Na sequência do manifesto “Pela
Escola Pública” assinado por vários blogues, decidiu-se que todos os meses se
debateria um assunto comum lançado a partir do blogue ComRegras. Este mês, o
tema é "as férias escolares".
A questão é recorrente, e
naturalmente, sazonal, não há aulas e agora? Como mais um contributo para o
debate, umas histórias perdidas num tempo, aparentemente, sem retorno.
Neste tempo de férias coloca-se o
habitual problema das famílias com gaiatos pequenos, onde deixá-los, tema que
ainda hoje veio à baila numa conversa.
Como sabemos, esta questão é
relativamente recente e, ainda que em generalização, afecta sobretudo as
famílias de áreas mais urbanas. É também nestas zonas que privilegiadamente tem
vindo a emergir uma oferta de actividades, equipamentos e espaços
sofisticadíssimos, com designações curiosas que, para além de ocupar as
crianças, ainda se propõem contribuir para que os miúdos acedam a níveis
extraordinários de desenvolvimento e competência nas mais variadas áreas, pois
os miúdos de hoje têm de ser fantásticos e excelentes em tudo.
Quando eu era gaiato, antes do
desenvolvimento ter tapado as quintas com prédios deixando como espaço livre o
alcatrão, a oferta para os miúdos era basicamente constituída pelo mais
acessível e barato dos equipamentos, a rua. Como os estilos de vida ainda tão
tinham alimentado a insegurança, quando não havia escola, claro, estávamos na
rua.
As actividades não eram muito
sofisticadas nem fantásticas, não ficávamos assim muito excelentes, mas
divertíamo-nos a sério, com calor, com frio, com chuva, mesmo à noite, nas
férias. É verdade que alguns dos meus companheiros ainda foram “homens que
nunca foram meninos” como lhes chamou Soeiro Pereira Gomes, desde muito cedo
fizeram-se ao trabalho.
Mas ainda arranjávamos tempo para brincar,
naquela época o tempo era mais barato e havia mais.
Nessa altura os miúdos ainda
podiam apanhar chuva e mexer na terra, não conhecíamos as ameaçadoras
bactérias, os nossos pais também ainda não excelentes e fantásticos.
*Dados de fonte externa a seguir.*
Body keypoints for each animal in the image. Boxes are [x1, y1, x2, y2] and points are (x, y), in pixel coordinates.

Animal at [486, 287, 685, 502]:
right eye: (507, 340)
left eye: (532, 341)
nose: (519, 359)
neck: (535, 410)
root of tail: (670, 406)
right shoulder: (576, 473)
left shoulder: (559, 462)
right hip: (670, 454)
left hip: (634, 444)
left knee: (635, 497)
Muitas das actividades eram, por
assim dizer, sazonais, mais próprias de umas alturas do ano que de outras.
Algumas delas, já aqui falei, dariam vontade de rir aos miúdos de hoje mas eram
o máximo, a sério.
Andar horas de arco e gancheta em
exibição ou competição, realizar intermináveis jogos de futebol, muda aos cinco
acaba aos dez, com bolas de cautchu adquiridas através dos rebuçados, jogar
hóquei em patins, sem patins, com uma bola de matraquilhos roubada no café e
com talos de couve com a curva adequada a servir de stick, são alguns exemplos.
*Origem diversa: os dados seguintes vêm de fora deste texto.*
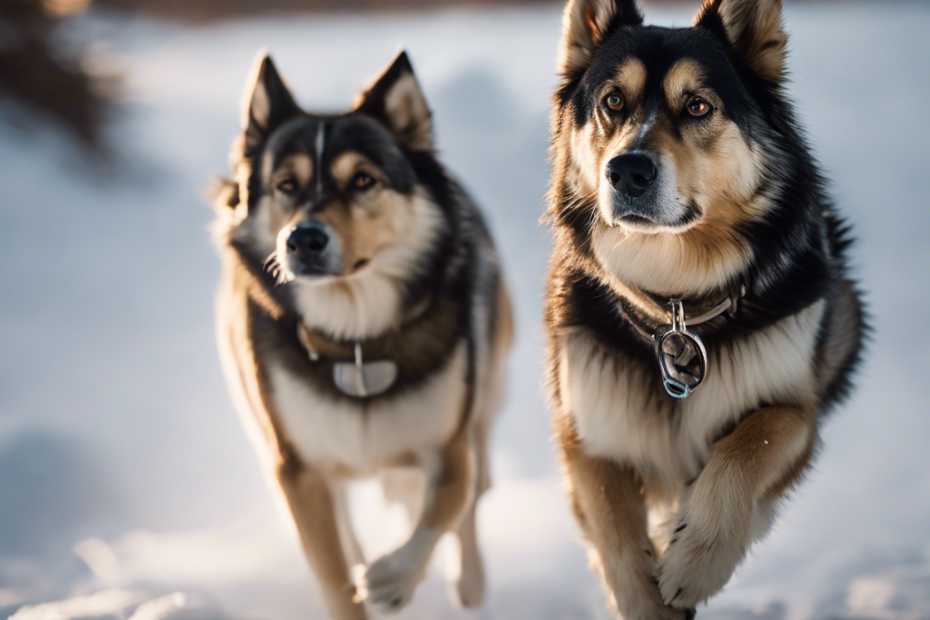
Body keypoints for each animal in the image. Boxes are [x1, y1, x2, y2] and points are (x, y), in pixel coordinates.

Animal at [211, 52, 512, 620]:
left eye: (363, 181)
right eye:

Fazer tiro ao arco com arcos
feitos a partir das varetas de guarda-chuvas velhos, passar horas nas diversas
variantes dos jogos com berlindes, exercitar a corrida com o jogo da rolha, do
lenço à barra, ou do toca e foge, experimentar a estratégia no jogar às
escondidas ou a perícia nas corridas de caricas, eram outras das muitas coisas
que fazíamos nos nossos tempos livres.
Nesse tempo havia tempo livre, os
miúdos hoje quase não têm. Mas são fantásticos e excelentes.
Às vezes não. E se com a necessária precaução devolvêssemos os miúdos à rua?